Now, anything was possible. He stopped complaining about working nights at Walgreens and wishing that he could switch to days, and he held that job for years, because he worked hard at it and made the wise choice to stay on nights where he could get hours and have some job security at a good company.
He moved out of his mom and dad’s place, finally, and took the first step toward real independence by renting a small apartment from one of his cousins.
He even was going to play softball with many of us here on Monday nights – something I very badly wanted him to do in order to take that next step in terms of his psyche and his physical fitness. If not for his work schedule, it would have worked out.
And he finally met a girl in Allison who matched up very well with him and saw beyond his superficial imperfections to the tremendous heart of gold inside him. The future looked very bright for them, there’s no doubt about that.

So, why? Why, at the pinnacle of Nick’s transformation – at the point at which everything seemed to be going right, at the point at which he probably is the happiest he’s been since he was a boy, did God take him from us? We may never know. But the possibilities are endless.
Maybe Heaven SportsTalk Radio needed a Harry Caray impersonator, and God called on Nick?
Maybe one of us would have had a terrible day or been in danger in some way had we not attended this funeral or Nick’s wake or whatever else might surround this?
Heck, maybe Grandma Annie missed laughing at Nick’s antics and God decided it was time for Nick to bring those one-liners, and the “Hey, how ya doin’s” and the “Why certainlys” and all the other Nick-isms up to Heaven?
Maybe someone down here will see that this man died suddenly at age 39 and say, “Whoa, I’d better shape up and do better, because my time can end, just like that”?
Maybe Nick’s cousin Judy needed another loud vocal champion to help run her NCAA confidence pool in Heaven and figured Nick was perfect for the job?
Maybe someone who is overweight and out of shape will see that Nick was able to lose 125 pounds with the right motivation, and that encouragement will help the person lose the weight?
Maybe A.J. – my son and Nick’s nephew, whom he absolutely loved – in 15 years or so will wonder about his Uncle Nick, learn about what happened and dedicate himself to science and medicine in order to prevent these kinds of things from happening?
Is that wild speculation? Sure – I never claimed I didn’t have a good imagination. It could be any or all of those things.
It also could be that God just needed another guardian angel to put to work watching over us, and Nick sat at the top of that list. I strongly believe in guardian angels, and I know Nick practically could have been a guardian angel on Earth. I’m sure he will be watching over A.J. and his second niece/nephew, making sure that they are safe and well-guided in their lives.
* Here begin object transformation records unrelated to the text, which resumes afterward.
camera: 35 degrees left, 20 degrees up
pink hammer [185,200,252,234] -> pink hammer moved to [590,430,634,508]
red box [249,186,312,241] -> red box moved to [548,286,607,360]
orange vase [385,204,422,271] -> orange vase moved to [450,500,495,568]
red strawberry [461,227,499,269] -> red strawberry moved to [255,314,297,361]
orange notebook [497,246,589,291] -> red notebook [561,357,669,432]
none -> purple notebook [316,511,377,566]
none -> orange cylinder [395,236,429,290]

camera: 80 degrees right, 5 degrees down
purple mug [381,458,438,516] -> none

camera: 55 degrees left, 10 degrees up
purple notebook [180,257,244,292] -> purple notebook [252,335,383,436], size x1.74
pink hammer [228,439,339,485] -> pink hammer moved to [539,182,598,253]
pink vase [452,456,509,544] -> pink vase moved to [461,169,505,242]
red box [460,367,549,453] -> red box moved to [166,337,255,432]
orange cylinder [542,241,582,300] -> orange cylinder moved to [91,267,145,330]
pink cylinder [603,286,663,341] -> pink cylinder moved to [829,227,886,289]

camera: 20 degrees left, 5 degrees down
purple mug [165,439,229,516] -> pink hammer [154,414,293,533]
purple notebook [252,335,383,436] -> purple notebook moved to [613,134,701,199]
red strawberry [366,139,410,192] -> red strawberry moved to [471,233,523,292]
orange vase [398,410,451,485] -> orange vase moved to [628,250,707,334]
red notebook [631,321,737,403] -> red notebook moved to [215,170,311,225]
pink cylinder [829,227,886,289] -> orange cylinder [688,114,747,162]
We know you were taken from us far too soon for us to understand right now, but we love you and always will, and we’re all so ridiculously proud of you for everything you’ve done through your entire life, not just in the last two and a half years.
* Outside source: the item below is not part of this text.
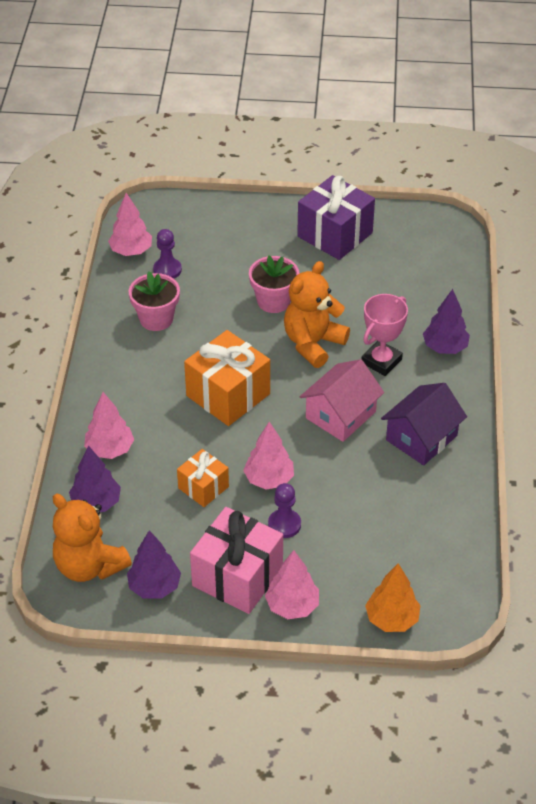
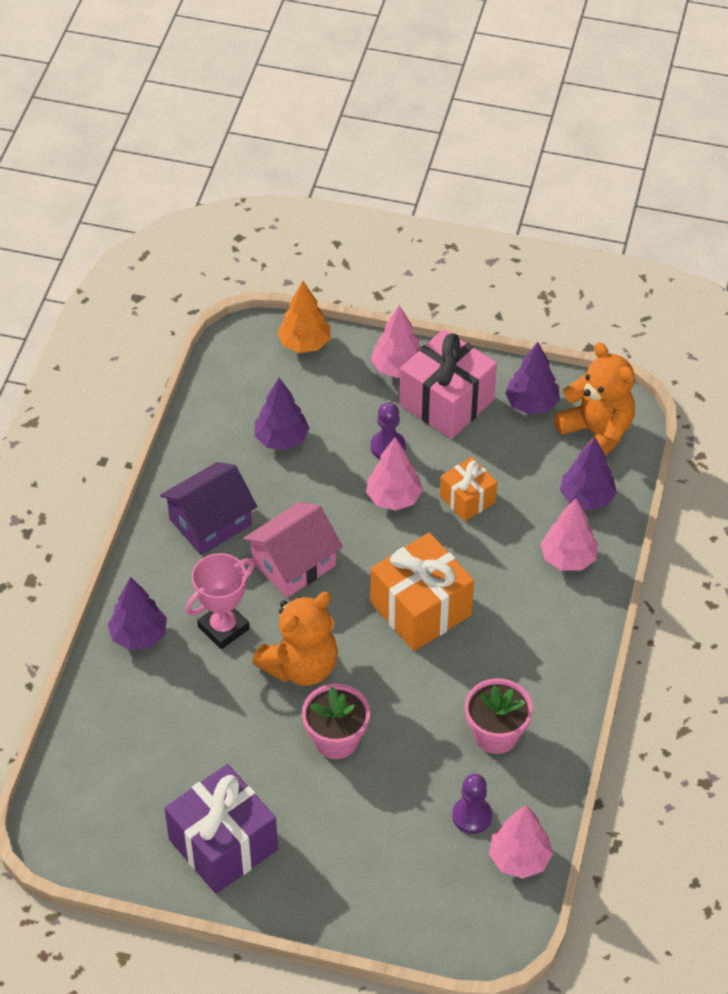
camera: 170 degrees left, 5 degrees up
none -> purple tree [254,378,309,450]

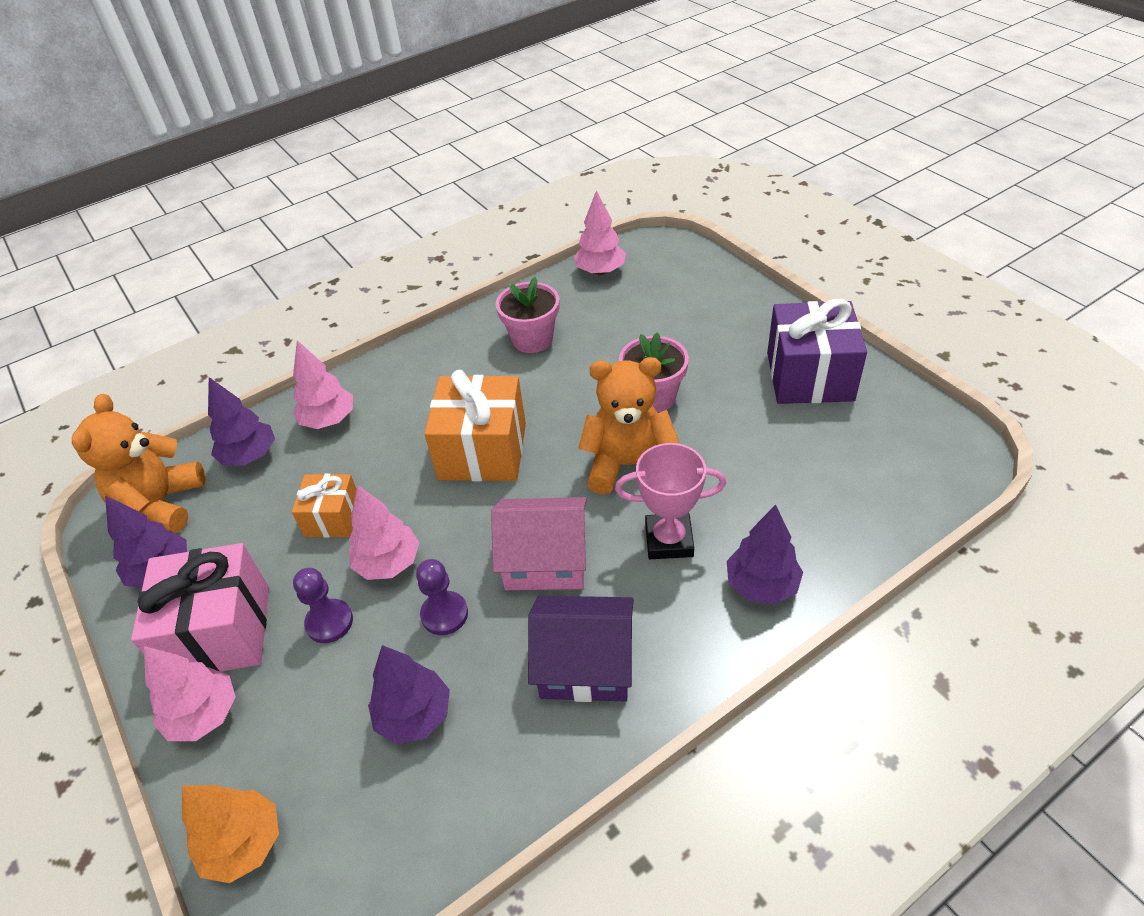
camera: 135 degrees left, 5 degrees down
purple pawn [452,774,492,834] -> purple pawn moved to [416,559,468,635]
Thank you for everything you did for us Nick, and for everything that your tragic story might do for us in the future. We’d rather have you here to love, but we’re not the ones who get the final say.
Nick, we will think about you forever, and we look forward to seeing you again someday. We hope to hear your joyous screams carried softly on the wind if the Hawks win the Cup this year. And, if that starts a run of championships in Chicago sports, we’ll know for sure who’s now pulling the strings up in Heaven.
God, please give Nick a place in Heaven worthy of the most kind-hearted, considerate, respectable men to live on this planet. Nick deserves it. But God, if it’s anywhere near you, I hope you have your earplugs handy.